*Activity*.
Return each line of the records below in which the string "lines" turns up.

*Information given*.
.....

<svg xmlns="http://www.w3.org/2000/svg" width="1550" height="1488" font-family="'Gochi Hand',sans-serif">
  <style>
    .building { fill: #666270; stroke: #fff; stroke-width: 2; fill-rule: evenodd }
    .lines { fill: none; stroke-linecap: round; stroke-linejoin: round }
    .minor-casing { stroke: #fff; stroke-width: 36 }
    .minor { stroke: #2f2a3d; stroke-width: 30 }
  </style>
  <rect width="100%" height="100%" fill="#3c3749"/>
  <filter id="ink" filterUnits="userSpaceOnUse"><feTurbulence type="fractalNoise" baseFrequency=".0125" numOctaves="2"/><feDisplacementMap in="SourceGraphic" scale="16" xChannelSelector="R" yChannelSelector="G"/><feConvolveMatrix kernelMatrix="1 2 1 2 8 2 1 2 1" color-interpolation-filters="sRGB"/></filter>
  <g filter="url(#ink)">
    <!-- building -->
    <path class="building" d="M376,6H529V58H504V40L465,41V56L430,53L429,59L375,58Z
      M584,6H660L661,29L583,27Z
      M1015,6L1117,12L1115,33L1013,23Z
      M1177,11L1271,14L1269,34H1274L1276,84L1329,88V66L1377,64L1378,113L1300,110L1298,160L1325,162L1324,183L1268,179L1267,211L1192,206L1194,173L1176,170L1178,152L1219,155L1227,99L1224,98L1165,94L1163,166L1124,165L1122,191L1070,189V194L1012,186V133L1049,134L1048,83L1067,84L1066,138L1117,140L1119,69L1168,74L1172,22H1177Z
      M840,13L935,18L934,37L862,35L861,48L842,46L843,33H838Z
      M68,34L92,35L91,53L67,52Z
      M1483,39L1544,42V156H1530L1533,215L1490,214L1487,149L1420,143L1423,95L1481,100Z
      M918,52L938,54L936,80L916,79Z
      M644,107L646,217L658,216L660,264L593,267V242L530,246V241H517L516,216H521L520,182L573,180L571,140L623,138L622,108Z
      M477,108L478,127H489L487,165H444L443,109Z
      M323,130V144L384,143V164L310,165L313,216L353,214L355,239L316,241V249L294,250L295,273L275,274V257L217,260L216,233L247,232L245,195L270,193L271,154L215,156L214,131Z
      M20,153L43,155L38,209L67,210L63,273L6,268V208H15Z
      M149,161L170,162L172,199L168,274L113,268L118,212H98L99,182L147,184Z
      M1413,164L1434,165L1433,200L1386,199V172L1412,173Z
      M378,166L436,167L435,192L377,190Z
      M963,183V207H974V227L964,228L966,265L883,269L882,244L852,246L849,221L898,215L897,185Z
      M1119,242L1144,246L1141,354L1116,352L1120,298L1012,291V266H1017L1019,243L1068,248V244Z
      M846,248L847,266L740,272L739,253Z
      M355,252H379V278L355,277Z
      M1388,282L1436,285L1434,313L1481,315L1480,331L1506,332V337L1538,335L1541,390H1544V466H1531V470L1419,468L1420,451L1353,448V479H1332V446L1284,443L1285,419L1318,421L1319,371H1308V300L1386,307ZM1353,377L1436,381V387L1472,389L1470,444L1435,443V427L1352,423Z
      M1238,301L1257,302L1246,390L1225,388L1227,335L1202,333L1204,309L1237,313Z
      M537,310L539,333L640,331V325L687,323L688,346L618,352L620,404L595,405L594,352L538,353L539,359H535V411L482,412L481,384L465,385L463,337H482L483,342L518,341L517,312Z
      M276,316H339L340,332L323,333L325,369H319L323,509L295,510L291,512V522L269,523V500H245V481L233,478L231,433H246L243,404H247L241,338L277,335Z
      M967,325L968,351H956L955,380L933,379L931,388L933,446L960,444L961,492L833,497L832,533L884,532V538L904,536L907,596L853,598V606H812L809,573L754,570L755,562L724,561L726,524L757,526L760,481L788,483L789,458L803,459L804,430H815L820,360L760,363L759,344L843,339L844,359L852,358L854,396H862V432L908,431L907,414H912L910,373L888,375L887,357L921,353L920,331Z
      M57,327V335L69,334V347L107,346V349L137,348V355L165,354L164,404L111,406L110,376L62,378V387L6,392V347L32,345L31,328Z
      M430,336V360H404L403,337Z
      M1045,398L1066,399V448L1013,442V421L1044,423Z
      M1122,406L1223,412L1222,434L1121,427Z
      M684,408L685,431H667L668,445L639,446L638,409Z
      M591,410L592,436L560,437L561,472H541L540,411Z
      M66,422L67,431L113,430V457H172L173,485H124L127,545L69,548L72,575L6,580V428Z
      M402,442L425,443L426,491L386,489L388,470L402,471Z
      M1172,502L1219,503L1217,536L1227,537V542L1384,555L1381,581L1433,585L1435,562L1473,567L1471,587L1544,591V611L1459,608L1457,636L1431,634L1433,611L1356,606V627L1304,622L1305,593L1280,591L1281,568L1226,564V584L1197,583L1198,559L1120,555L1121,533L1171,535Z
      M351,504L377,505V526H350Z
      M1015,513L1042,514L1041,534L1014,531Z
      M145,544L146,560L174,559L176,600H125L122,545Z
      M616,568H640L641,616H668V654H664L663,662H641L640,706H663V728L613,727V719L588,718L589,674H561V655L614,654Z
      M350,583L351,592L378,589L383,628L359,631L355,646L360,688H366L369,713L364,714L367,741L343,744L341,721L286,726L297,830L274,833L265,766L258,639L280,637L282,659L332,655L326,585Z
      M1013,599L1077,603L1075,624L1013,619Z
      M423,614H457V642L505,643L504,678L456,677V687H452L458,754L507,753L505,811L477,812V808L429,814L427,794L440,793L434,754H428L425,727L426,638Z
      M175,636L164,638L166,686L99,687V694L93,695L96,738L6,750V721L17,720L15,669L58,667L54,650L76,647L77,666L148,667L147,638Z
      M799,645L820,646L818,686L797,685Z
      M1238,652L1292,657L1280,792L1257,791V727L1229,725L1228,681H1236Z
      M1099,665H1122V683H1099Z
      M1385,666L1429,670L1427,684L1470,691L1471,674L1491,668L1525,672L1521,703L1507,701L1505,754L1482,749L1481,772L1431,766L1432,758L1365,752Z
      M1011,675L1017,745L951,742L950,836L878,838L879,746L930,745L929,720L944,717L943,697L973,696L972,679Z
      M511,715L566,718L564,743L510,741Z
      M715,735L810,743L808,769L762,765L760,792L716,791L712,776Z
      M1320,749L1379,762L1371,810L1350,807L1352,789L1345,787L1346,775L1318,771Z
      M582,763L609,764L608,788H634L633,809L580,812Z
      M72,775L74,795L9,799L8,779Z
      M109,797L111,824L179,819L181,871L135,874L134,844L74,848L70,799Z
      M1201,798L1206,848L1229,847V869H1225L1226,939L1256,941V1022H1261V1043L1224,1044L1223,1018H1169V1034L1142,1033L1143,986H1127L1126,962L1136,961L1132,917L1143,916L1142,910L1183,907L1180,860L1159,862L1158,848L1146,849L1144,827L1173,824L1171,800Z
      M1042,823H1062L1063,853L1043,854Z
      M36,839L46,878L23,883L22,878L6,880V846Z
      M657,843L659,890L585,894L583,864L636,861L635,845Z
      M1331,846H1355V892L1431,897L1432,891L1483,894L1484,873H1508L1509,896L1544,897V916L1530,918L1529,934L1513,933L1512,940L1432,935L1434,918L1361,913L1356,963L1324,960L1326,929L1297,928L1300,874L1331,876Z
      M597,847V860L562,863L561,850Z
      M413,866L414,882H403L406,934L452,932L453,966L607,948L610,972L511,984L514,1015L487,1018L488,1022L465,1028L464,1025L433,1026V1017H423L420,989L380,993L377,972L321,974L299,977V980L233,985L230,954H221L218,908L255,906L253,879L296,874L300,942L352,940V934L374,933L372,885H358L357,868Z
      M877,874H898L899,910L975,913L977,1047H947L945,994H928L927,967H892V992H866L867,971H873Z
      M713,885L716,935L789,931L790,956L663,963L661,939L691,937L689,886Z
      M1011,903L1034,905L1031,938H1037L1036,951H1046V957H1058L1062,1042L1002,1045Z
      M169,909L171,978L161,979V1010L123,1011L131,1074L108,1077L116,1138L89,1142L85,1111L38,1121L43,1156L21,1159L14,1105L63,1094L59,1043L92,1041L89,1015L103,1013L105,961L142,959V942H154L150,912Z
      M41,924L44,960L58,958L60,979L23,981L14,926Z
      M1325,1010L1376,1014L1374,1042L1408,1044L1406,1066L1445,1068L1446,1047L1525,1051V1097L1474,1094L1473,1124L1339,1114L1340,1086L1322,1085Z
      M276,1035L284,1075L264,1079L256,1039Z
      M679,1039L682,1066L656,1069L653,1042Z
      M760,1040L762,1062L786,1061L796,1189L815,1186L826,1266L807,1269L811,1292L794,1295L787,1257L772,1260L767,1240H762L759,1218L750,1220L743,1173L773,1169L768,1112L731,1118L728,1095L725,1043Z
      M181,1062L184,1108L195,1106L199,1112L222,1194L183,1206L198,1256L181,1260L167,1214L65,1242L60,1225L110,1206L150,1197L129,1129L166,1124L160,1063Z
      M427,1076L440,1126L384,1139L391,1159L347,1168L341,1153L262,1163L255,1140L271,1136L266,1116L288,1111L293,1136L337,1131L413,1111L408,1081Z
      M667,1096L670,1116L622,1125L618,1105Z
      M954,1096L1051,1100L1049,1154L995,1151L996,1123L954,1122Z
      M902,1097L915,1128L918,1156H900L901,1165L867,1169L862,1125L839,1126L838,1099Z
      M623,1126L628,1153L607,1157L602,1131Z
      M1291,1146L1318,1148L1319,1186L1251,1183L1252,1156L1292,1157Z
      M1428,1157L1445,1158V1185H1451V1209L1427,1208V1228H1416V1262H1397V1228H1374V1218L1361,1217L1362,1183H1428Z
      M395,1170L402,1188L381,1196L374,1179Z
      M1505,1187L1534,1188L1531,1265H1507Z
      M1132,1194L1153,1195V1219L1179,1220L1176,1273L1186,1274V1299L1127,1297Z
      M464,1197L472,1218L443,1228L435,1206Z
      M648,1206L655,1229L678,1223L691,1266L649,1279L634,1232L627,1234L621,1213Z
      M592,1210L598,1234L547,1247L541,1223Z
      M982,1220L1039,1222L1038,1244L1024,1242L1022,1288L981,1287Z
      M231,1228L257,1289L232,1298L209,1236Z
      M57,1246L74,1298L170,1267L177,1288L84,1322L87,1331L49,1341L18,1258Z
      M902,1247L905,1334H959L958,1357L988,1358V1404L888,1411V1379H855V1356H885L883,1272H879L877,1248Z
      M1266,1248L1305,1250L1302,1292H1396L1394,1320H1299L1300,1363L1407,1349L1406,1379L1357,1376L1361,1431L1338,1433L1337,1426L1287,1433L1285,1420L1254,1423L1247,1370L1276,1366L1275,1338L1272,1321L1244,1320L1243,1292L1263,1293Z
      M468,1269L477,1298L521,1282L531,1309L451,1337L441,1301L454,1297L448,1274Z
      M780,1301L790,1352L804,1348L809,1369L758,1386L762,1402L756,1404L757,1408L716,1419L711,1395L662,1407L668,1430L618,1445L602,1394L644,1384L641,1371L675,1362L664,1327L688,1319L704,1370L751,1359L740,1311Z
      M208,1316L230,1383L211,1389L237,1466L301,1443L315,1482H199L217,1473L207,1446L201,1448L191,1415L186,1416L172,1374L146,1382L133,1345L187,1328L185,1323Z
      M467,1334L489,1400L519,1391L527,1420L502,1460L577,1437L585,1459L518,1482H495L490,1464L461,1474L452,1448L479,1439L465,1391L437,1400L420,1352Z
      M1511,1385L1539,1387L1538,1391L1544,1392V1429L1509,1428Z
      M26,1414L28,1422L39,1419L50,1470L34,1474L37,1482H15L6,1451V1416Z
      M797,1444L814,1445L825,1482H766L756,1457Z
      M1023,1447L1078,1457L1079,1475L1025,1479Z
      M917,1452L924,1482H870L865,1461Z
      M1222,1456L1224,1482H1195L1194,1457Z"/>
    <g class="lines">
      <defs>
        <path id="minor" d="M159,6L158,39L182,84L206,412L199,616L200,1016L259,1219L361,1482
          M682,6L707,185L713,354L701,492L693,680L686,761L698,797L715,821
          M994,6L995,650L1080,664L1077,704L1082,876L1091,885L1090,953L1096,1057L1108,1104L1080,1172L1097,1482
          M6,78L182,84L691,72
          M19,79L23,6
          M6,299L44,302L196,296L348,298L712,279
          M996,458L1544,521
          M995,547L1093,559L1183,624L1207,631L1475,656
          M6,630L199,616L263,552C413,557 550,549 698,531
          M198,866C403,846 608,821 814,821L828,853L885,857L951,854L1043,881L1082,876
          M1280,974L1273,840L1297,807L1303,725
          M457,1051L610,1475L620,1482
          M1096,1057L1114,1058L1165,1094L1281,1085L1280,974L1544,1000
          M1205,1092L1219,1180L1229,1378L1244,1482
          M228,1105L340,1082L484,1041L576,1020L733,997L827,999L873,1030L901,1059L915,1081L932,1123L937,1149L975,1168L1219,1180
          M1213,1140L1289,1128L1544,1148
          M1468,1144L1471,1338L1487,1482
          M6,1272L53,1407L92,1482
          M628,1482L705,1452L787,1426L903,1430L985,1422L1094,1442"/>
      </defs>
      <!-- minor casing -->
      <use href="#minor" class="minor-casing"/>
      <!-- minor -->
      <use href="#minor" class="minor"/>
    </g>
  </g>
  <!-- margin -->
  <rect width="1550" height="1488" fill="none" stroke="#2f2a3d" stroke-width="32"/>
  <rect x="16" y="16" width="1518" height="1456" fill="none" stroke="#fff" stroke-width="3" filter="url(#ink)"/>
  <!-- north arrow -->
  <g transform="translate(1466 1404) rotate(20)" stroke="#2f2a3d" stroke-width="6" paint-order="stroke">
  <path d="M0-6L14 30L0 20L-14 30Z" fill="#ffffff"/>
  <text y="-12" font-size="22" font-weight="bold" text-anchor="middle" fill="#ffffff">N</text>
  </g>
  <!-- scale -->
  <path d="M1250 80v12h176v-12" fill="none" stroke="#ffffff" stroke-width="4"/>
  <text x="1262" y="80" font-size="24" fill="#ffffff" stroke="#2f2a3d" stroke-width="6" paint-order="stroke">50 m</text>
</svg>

.....

*Written solution*.
    .lines { fill: none; stroke-linecap: round; stroke-linejoin: round }
    <g class="lines">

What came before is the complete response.